Data shown ::

• • • • • • •

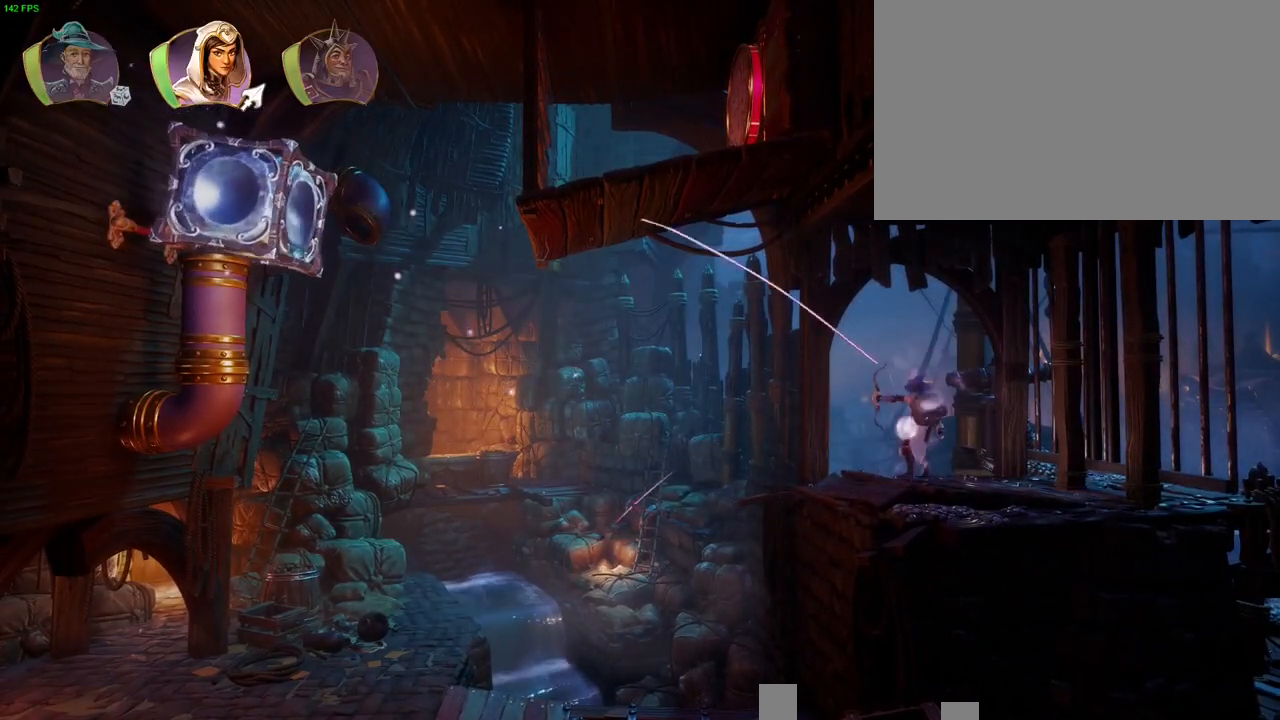
{"dt_ms": 500, "buttons": ["R2"], "left_stick": "center", "right_stick": "up-left", "button_events": [[183, "L1", "down"], [267, "L1", "up"], [350, "R2", "down"]]}
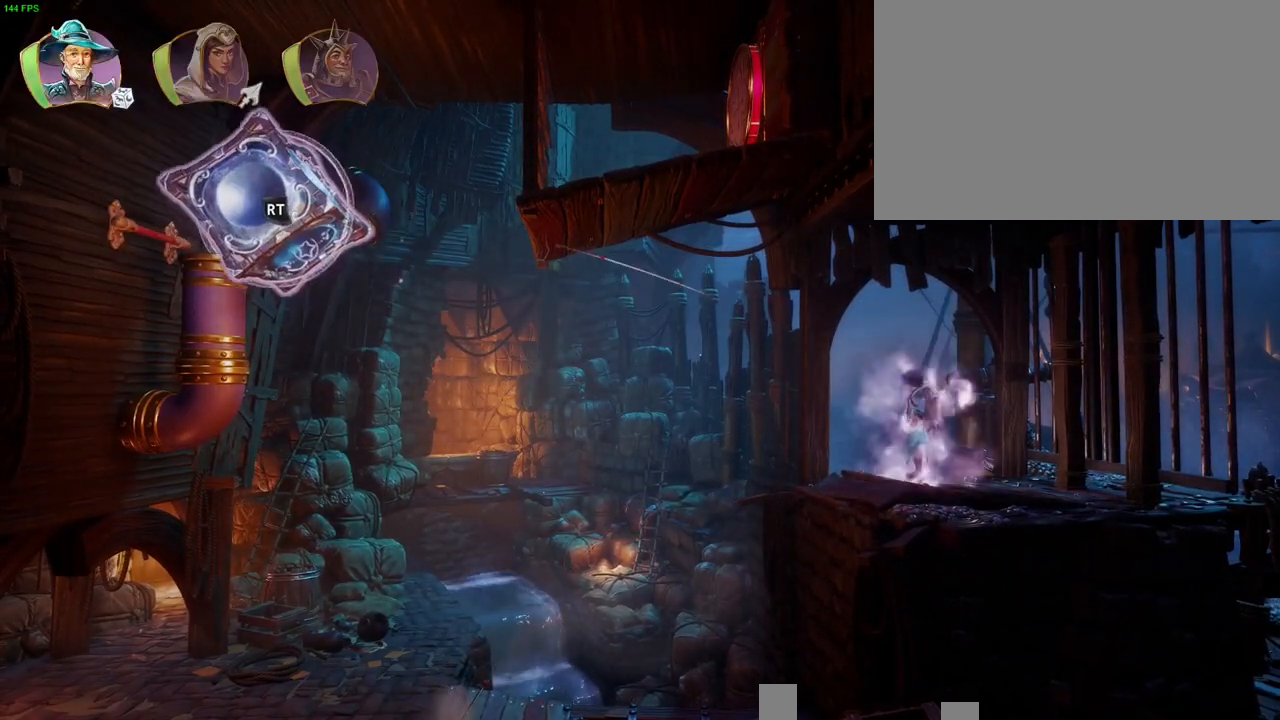
{"dt_ms": 500, "buttons": ["R2"], "left_stick": "center", "right_stick": "down", "button_events": [[133, "DPAD_LEFT", "down"], [233, "DPAD_LEFT", "up"]]}
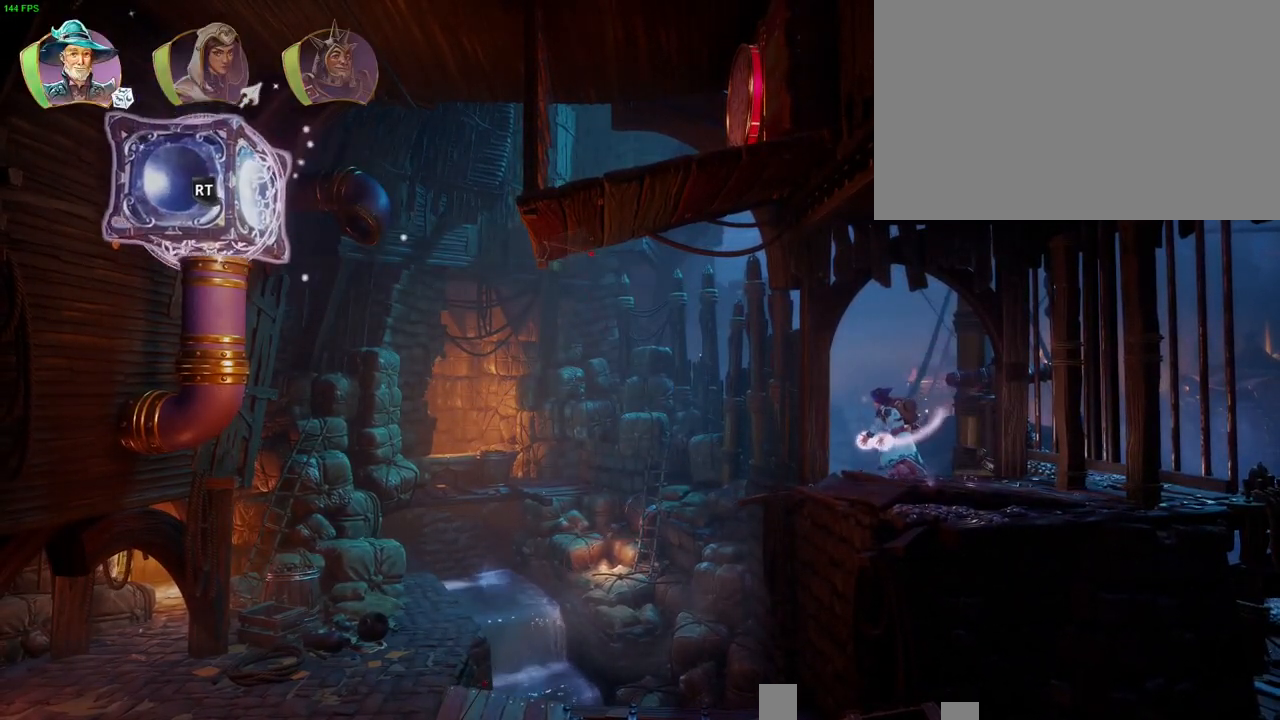
{"dt_ms": 500, "buttons": [], "left_stick": "center", "right_stick": "left", "button_events": [[83, "R2", "up"], [150, "R1", "down"], [217, "R1", "up"]]}
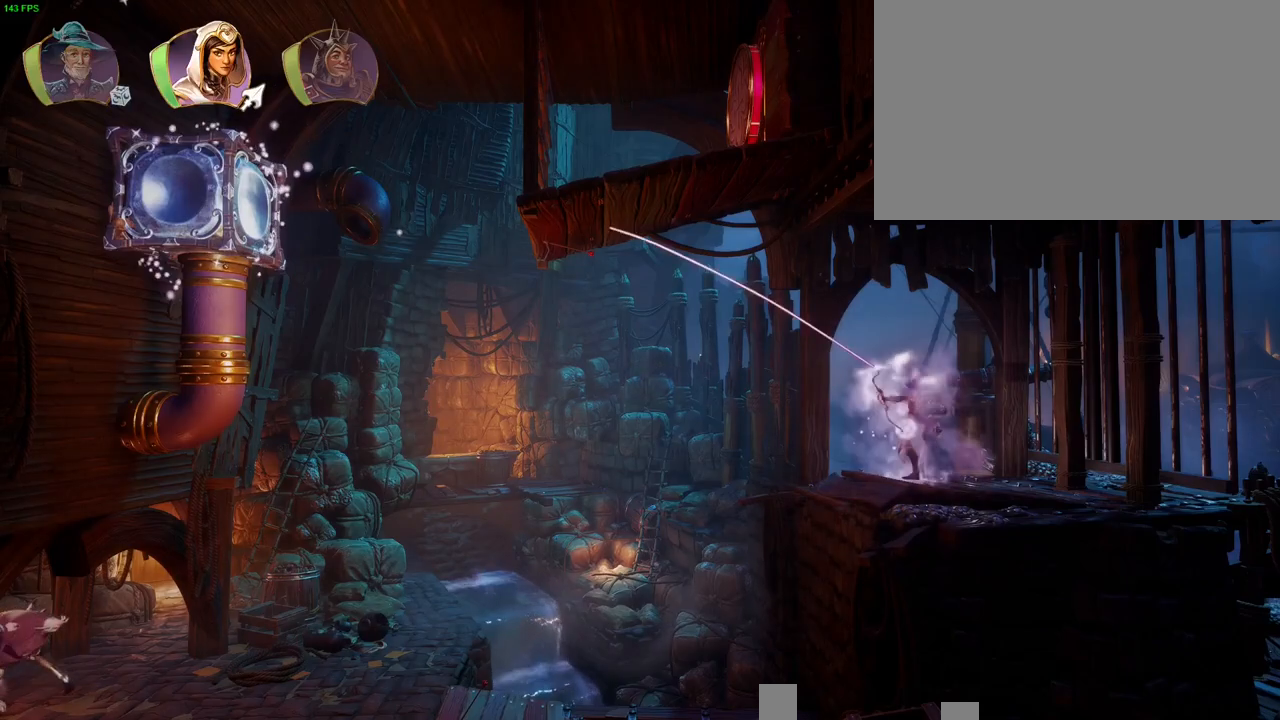
{"dt_ms": 500, "buttons": [], "left_stick": "center", "right_stick": "center", "button_events": []}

• • • • • • •

Task statement ::
Reproduce the data above line for line, excluding every picture.

Task response ::
{"dt_ms": 500, "buttons": ["R2"], "left_stick": "center", "right_stick": "up-left", "button_events": [[183, "L1", "down"], [267, "L1", "up"], [350, "R2", "down"]]}
{"dt_ms": 500, "buttons": ["R2"], "left_stick": "center", "right_stick": "down", "button_events": [[133, "DPAD_LEFT", "down"], [233, "DPAD_LEFT", "up"]]}
{"dt_ms": 500, "buttons": [], "left_stick": "center", "right_stick": "left", "button_events": [[83, "R2", "up"], [150, "R1", "down"], [217, "R1", "up"]]}
{"dt_ms": 500, "buttons": [], "left_stick": "center", "right_stick": "center", "button_events": []}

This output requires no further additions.